### Given problem
Reproduce word for word the part of the court opinion below from "[Instruction No. 11]" to "injured person himself.".
>> Begin Given text
Whether a sounding of the horn warning Saramae of the oncoming Graves car; whether the Graves car was on its right hand side or on its left hand (or wrong) side of Overland Avenue at the moment of the accident; whether Chisholm was driving at an excessive rate of speed under the circumstances and in the situation in which he found himself; whether Chisholm, under the conditions existing at the time of the accident, should have had or did have his car under control; and, finally, whether under all the facts and circumstances in evidence, Chisholm had the last clear chance to avoid the accident, were questions for the jury (Byington v. Horton, 61 Ida. 389, 401, 102 Pac. (2d) 652, 657; Asumendi v. Ferguson, 57 Ida. 450, 460, 65 Pac. (2d) 713; Evans v. Davidson, supra), and the jury found against appellants.

That brings us to the question as to whether the court correctly instructed the jury as to the law of the last clear chance. The court instructed the jury:

[Instruction No. 11] “Negligence on the part of a person seeking to recover for injuries resulting from the negligence of another is known as ‘contributory negligence.’ The law of contributory negligence is this: That, though a person be injured by the negligence of another, such person cannot recover damages if the injuries complained of by him were directly due, in whole or in part, to negligence on the part of the injured person himself.
“Though the negligence of a defendant may be a proximate cause of injuries to a plaintiff, such plaintiff cannot recover if the evidence further shows that his own negligence was also a proximate cause of such injuries.”
[Instruction No. 12] “You are, however, instructed *321that under certain circumstances a plaintiff may recover even though he himself was guilty of negligence, which was a proximate cause of his injuries. Thus, if the defendant, aware of the plaintiff’s peril, though such peril was brought about through the plaintiff’s own negligence, —or if the defendant is unaware of the plaintiff’s peril only because of his own carelessness, if such a defendant had, in fact, a later opportunity than the plaintiff to avert the accident, but negligently failed to avail himself of such opportunity, he is liable to the plaintiff in spite of the plaintiff’s negligence.
“Hence, in this case, if you find from the evidence that the said Saramae Stearns in starting to walk across the street at the time and under the circumstances, was negligent; and you find that the defendants, Richard L. Graves and Ray V. Chisholm, were also negligent because they were driving at a speed that was excessive under the circumstances, or were negligent in any of the particulars of negligence charged against them in the complaints herein; and you find that the negligence of the said Saramae, as well as the negligence of the said defendants, were each proximate causes of the accident,— yet, I instruct you that if you find that the said defendants, Graves and Chisholm, knew of the plaintiff’s danger, or would have discovered it had they exercised the vigilance which it was their duty to exercise at the time and place, — if, under such circumstances, provided you find that such were the circumstances, you further find that the defendants had an opportunity, which the said Saramae did not then or thereafter have, of avoiding the accident, and said defendants negligently failed to exercise such opportunity, then the defendants are liable in these actions in spite of the negligence of said Saramae.”
>> End Given text
>> Begin Recorded information
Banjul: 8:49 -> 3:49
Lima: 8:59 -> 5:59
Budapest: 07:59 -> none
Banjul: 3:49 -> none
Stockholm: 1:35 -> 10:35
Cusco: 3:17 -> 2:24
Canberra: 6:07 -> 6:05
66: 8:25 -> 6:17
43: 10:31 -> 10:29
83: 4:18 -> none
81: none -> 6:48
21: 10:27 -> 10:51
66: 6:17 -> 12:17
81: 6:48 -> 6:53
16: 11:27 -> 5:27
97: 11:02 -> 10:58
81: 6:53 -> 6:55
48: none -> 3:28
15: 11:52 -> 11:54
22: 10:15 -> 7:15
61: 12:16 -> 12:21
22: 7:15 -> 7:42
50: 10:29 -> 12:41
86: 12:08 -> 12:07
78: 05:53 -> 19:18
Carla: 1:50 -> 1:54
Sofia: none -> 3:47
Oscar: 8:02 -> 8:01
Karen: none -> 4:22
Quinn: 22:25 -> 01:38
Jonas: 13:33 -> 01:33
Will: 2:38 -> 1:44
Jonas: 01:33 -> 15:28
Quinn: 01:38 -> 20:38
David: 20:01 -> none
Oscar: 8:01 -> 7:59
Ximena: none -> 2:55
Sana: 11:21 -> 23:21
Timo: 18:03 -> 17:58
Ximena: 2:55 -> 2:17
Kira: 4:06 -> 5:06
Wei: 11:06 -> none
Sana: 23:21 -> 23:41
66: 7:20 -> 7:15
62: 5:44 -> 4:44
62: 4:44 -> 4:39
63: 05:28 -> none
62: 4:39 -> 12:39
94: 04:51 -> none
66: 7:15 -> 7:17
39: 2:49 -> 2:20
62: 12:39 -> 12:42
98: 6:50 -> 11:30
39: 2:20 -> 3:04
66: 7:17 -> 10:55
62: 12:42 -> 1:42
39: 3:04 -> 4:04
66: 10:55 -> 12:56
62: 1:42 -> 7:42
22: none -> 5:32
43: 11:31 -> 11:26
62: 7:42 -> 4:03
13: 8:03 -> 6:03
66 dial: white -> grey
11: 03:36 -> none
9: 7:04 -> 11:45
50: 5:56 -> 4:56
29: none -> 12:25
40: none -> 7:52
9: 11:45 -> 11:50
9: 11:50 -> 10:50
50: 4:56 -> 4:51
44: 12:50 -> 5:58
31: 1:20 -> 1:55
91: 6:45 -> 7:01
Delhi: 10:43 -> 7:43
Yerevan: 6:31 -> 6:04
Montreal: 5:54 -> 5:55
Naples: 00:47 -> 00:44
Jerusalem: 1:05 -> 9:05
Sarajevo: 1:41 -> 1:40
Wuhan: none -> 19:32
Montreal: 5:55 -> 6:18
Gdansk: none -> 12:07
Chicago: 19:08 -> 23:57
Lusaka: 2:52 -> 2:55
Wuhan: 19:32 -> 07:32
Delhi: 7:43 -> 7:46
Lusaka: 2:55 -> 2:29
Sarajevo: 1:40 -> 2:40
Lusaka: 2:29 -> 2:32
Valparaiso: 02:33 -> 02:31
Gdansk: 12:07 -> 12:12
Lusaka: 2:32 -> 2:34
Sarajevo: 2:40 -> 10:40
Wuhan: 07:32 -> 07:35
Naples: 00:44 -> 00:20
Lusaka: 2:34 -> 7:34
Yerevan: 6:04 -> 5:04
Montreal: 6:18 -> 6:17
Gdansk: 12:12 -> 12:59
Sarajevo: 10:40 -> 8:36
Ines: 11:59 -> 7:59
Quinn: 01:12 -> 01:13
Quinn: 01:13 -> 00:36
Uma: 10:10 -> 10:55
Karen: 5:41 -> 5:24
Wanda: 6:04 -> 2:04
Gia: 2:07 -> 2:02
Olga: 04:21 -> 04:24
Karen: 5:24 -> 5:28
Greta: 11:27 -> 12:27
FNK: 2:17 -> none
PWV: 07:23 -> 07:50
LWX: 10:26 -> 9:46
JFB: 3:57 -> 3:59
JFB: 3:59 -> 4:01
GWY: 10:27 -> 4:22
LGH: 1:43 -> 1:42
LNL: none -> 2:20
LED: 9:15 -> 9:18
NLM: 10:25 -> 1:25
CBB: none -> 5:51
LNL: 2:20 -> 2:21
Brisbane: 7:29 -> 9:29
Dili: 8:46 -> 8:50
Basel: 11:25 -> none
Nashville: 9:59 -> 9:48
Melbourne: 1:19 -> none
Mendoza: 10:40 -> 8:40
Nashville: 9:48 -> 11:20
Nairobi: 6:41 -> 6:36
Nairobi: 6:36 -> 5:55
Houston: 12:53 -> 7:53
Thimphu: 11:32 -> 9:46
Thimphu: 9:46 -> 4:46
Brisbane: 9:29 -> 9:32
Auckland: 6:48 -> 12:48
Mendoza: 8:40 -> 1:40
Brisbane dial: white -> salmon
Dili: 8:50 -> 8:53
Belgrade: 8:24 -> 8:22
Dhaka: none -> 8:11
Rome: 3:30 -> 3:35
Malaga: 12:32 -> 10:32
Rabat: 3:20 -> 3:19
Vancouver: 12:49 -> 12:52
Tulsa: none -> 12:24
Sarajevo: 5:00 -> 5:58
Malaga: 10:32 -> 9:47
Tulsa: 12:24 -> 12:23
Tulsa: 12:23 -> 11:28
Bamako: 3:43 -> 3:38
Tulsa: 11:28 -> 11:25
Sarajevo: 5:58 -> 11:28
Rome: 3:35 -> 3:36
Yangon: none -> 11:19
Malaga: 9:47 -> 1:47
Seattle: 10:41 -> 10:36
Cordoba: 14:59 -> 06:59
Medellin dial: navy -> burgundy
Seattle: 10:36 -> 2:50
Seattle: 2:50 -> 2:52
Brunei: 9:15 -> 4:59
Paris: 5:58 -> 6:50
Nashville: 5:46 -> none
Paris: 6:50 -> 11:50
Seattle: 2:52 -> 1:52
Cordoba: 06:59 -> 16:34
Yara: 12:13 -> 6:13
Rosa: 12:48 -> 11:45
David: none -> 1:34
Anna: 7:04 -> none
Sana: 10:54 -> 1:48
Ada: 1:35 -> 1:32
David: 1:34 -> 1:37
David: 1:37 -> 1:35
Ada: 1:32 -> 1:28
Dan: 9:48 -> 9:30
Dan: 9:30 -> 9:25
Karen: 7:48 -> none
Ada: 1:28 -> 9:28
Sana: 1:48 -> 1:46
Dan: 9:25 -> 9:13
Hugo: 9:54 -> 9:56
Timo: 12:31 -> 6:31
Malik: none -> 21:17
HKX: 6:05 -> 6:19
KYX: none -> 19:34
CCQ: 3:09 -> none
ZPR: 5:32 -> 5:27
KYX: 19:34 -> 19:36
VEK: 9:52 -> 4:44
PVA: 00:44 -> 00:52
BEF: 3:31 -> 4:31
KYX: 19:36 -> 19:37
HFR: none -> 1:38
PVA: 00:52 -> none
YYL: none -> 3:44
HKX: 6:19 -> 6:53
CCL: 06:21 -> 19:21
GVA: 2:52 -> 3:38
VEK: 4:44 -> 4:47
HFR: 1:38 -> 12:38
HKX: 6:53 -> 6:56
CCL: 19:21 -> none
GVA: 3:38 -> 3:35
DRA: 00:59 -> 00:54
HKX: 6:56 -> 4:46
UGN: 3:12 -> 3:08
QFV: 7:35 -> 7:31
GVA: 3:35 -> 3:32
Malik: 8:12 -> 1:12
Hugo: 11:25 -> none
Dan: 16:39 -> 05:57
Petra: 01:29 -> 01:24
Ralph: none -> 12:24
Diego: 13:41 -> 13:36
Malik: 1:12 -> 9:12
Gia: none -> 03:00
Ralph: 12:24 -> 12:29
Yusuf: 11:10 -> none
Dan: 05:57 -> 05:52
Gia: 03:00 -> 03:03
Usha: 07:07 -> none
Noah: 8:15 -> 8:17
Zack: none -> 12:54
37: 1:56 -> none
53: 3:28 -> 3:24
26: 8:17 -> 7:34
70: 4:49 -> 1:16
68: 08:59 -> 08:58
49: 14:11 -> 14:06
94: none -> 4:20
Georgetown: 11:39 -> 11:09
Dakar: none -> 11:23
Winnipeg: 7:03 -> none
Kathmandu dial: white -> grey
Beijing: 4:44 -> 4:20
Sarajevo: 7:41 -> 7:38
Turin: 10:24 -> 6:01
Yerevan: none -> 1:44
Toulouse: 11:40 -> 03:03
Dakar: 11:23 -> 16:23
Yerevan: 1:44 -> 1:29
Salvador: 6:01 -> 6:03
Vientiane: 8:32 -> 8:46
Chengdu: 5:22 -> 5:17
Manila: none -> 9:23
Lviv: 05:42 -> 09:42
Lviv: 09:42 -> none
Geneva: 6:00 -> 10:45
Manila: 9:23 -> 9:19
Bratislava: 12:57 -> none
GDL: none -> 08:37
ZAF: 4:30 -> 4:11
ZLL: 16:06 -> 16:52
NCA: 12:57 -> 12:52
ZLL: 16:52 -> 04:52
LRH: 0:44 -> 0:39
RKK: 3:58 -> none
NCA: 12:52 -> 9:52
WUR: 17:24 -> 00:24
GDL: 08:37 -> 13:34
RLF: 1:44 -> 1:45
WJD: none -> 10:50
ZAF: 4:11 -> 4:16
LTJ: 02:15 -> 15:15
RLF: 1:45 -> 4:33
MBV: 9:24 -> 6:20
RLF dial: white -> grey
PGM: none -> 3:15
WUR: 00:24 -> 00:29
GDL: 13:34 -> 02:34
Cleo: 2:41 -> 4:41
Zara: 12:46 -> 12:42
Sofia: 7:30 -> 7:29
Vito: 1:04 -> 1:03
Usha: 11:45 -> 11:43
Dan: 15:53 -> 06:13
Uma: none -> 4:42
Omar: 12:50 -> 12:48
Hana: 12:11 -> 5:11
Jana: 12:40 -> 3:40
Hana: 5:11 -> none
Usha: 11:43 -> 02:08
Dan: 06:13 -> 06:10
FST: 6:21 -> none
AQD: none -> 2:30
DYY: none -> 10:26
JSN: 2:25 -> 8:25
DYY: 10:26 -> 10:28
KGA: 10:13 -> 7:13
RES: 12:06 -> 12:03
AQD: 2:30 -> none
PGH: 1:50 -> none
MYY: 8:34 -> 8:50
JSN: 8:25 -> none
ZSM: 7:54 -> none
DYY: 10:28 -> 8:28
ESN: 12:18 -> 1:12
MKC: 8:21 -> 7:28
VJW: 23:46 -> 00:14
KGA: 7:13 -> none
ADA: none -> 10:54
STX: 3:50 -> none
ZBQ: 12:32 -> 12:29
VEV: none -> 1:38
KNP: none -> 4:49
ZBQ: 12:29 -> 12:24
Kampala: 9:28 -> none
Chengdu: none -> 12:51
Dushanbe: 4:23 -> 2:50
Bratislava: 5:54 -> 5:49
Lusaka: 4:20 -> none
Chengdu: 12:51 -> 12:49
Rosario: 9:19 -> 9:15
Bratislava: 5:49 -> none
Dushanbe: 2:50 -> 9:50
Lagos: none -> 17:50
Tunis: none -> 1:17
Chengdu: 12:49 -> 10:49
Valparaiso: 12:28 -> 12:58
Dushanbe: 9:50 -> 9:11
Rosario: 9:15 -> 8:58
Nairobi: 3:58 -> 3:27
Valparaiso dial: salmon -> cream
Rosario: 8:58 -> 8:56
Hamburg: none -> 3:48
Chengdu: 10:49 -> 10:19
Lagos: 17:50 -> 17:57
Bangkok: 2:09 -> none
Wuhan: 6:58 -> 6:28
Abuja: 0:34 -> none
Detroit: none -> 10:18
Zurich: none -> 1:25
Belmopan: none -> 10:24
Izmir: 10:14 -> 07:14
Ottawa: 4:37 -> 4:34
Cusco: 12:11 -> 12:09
>> End Recorded information
### Result of the exercise
[Instruction No. 11] “Negligence on the part of a person seeking to recover for injuries resulting from the negligence of another is known as ‘contributory negligence.’ The law of contributory negligence is this: That, though a person be injured by the negligence of another, such person cannot recover damages if the injuries complained of by him were directly due, in whole or in part, to negligence on the part of the injured person himself.